Search code examples
apache-kafkaapache-kafka-connectksqldb

KSQL joining Kafka stream to KTable


I am trying to perform a join between a table and stream but for some reason, it is not working.

ksql> SELECT GROUP_TABLE.SOCIETY_ID, GROUP_TABLE.ID FROM GROUP_TABLE;
1 | 2
^CQuery terminated
ksql> SELECT DEVICE_STREAM.GROUP_ID FROM DEVICE_STREAM
2
^CQuery terminated
ksql> SELECT GROUP_TABLE.SOCIETY_ID  FROM DEVICE_STREAM LEFT JOIN GROUP_TABLE ON DEVICE_STREAM.GROUP_ID = GROUP_TABLE.ID;
null

I am expecting 1 instead of a null value.

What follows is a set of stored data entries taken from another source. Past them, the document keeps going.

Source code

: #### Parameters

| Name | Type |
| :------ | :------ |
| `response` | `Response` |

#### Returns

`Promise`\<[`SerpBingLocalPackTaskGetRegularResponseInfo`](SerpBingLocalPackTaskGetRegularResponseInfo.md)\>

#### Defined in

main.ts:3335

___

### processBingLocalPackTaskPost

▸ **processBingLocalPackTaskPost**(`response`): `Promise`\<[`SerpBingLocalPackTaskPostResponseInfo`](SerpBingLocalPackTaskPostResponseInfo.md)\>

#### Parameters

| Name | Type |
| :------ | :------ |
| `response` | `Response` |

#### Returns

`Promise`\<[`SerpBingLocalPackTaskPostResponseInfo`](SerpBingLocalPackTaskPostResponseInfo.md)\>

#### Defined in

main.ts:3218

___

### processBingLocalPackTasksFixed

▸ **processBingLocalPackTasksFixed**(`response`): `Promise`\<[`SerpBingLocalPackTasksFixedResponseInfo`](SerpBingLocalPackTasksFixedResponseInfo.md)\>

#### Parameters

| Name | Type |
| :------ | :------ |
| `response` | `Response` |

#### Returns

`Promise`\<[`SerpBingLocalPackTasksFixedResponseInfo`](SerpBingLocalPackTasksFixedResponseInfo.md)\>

GROUP_TABLE is created from a topic synced to Kafka through Postgres JDBC connector.

The above behavior is for the existing data. If I happen to enter new data inside Postgres, the join statement returns the correct value


Solution

  • It's mostly likely the timestamps on the data. A stream-table join is more of a lookup/enrichment that an traditional SQL join. ksqlDB tries its best to process data in time order. If the timestamp on the DEVICE_STREAM is before the GROUP_TABLE row, then ksqlDB is not joining the data as the row does not exist in the table yet.